Problem: In one of my programs, I need to calculate a matrix multiplication A @ B
where both are of size N by N for considerably large N. I’m conjecturing that approximating this product by using band_matrix(A, width) @ B
could just suffice the needs, where band_matrix(A, width)
denotes a band matrix part of A
with width width
. For example, width = 0
gives the diagonal matrix with diagonal elements taken from A
and width = 1
gives the tridiagonal matrix taken in a similar manner.
My try: I’m trying to extract the tridiagonal matrix, for instance, in the following way:
# Step 1: Extract the main diagonal
main_diag = torch.diagonal(A, dim1=-2, dim2=-1) # Shape: [d1, d2, N]
# Step 2: Extract the upper diagonal (offset=1)
upper_diag = torch.diagonal(A, offset=1, dim1=-2, dim2=-1) # Shape: [d1, d2, N-1]
# Step 3: Extract the lower diagonal (offset=-1)
lower_diag = torch.diagonal(A, offset=-1, dim1=-2, dim2=-1) # Shape: [d1, d2, N-1]
# Step 4: Reconstruct the tridiagonal matrix
# Main diagonal
tridiag = torch.diag_embed(main_diag) # Shape: [d1, d2, N, N]
# Upper diagonal (shift the values to create the first upper diagonal)
tridiag += torch.diag_embed(upper_diag, offset=1)
# Lower diagonal (shift the values to create the first lower diagonal)
tridiag += torch.diag_embed(lower_diag, offset=-1)
but I’m not sure if tridiag @ B
would be much more efficient than the original A @ B
or just the same complexity since Torch may not know the specific structure to tridiag
. In theory, computation with a tridiagonal matrix should be N
times faster.
Any help with understanding PyTorch’s behaviour in this type of scenario or implementing some alternative GPU optimized approaches would be greatly appreciated.
1
To perform efficient matrix multiplication with a tridiagonal matrix on the GPU using PyTorch, you can try those leads :
- Use batched tridiagonal matrix multiplication: PyTorch provides some support for batched operations on banded matrices using torch.bmm (batched matrix-matrix multiplication), but it requires you to handle the band structure yourself. For a tridiagonal matrix, we only need to store the main, upper, and lower diagonals.

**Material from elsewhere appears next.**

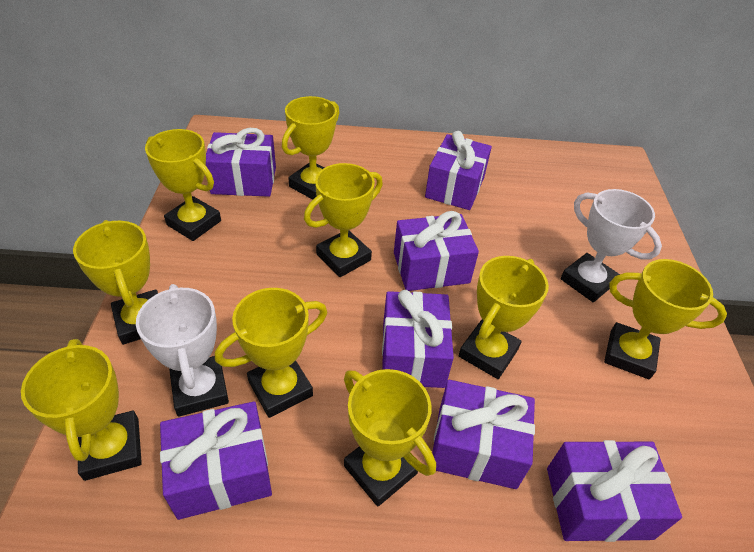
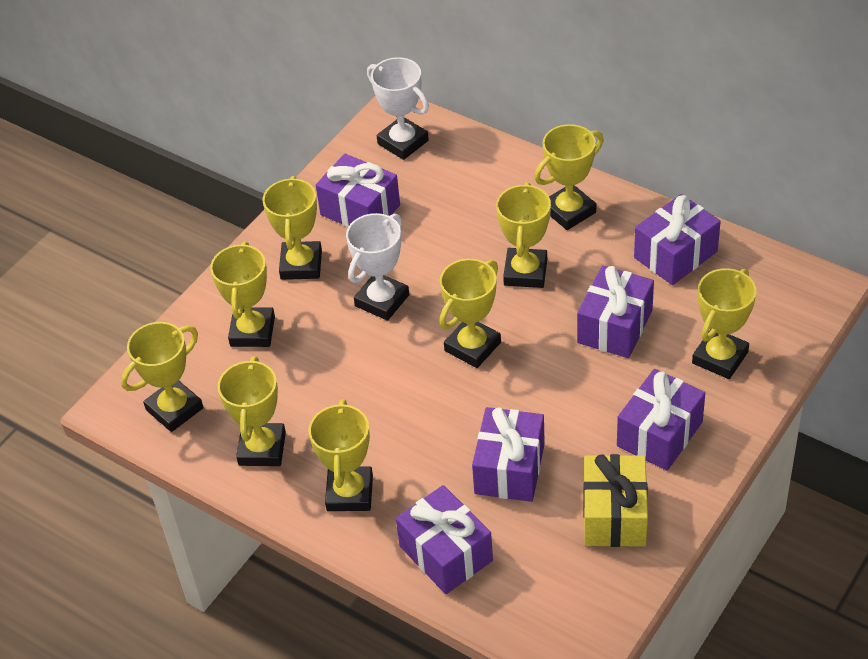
purple gift: [160,401,272,520] [206,128,276,197] [382,290,454,388] [394,211,479,291] [425,131,492,210] [432,380,535,489] [547,440,682,542] = 7 -> [316,154,400,227] [396,485,493,594] [472,407,545,502] [577,265,654,358] [617,369,705,471] [634,194,721,285] = 6
yellow gift: none = 0 -> [583,454,648,547] = 1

- Custom implementation with CUDA kernels or use specialized libraries: For more advanced optimization, consider writing custom CUDA kernels for tridiagonal matrix multiplication or use specialized libraries like cuSPARSE or SciPy.
I try an approach of it :
import torch
def band_matrix_mult(A: torch.Tensor, B: torch.Tensor) -> torch.Tensor:
"""
Multiplies a tridiagonal matrix A with matrix B, assuming A is tridiagonal.
Args:
- A (torch.Tensor): Tridiagonal matrix of shape (N, N).
- B (torch.Tensor): Matrix to multiply with A, of shape (N, M).
Returns:
- torch.Tensor: Resulting matrix of shape (N, M).
"""
N, M = B.shape
# Extract diagonals from A
main_diag = torch.diagonal(A) # Shape: [N]
upper_diag = torch.diagonal(A, offset=1) # Shape: [N-1]
lower_diag = torch.diagonal(A, offset=-1) # Shape: [N-1]
# Initialize result matrix
result = torch.zeros_like(B)
# Multiply main diagonal
result += main_diag.unsqueeze(-1) * B
# Multiply upper diagonal
result[:-1] += upper_diag.unsqueeze(-1) * B[1:]
# Multiply lower diagonal
result[1:] += lower_diag.unsqueeze(-1) * B[:-1]
return result
# Example usage
N = 5
A = torch.tensor([[2., 3., 0., 0., 0.],
[1., 2., 3., 0., 0.],
[0., 1., 2., 3., 0.],
[0., 0., 1., 2., 3.],
[0., 0., 0., 1., 2.]])
B = torch.randn((5, 4))
# Efficient tridiagonal multiplication
result = band_matrix_mult(A, B)
print(result)
if we talk about performance :
This custom function leverages the tridiagonal structure for efficiency and should have a time complexity of
𝑂(𝑁^2⋅𝑀), which is significantly better than the 𝑂(𝑁^3) complexity of dense matrix multiplication.
If you’re working with extremely large matrices or need even more performance optimization, consider using GPU-based libraries or writing a custom CUDA kernel to take full advantage of GPU parallelism for sparse matrix operations.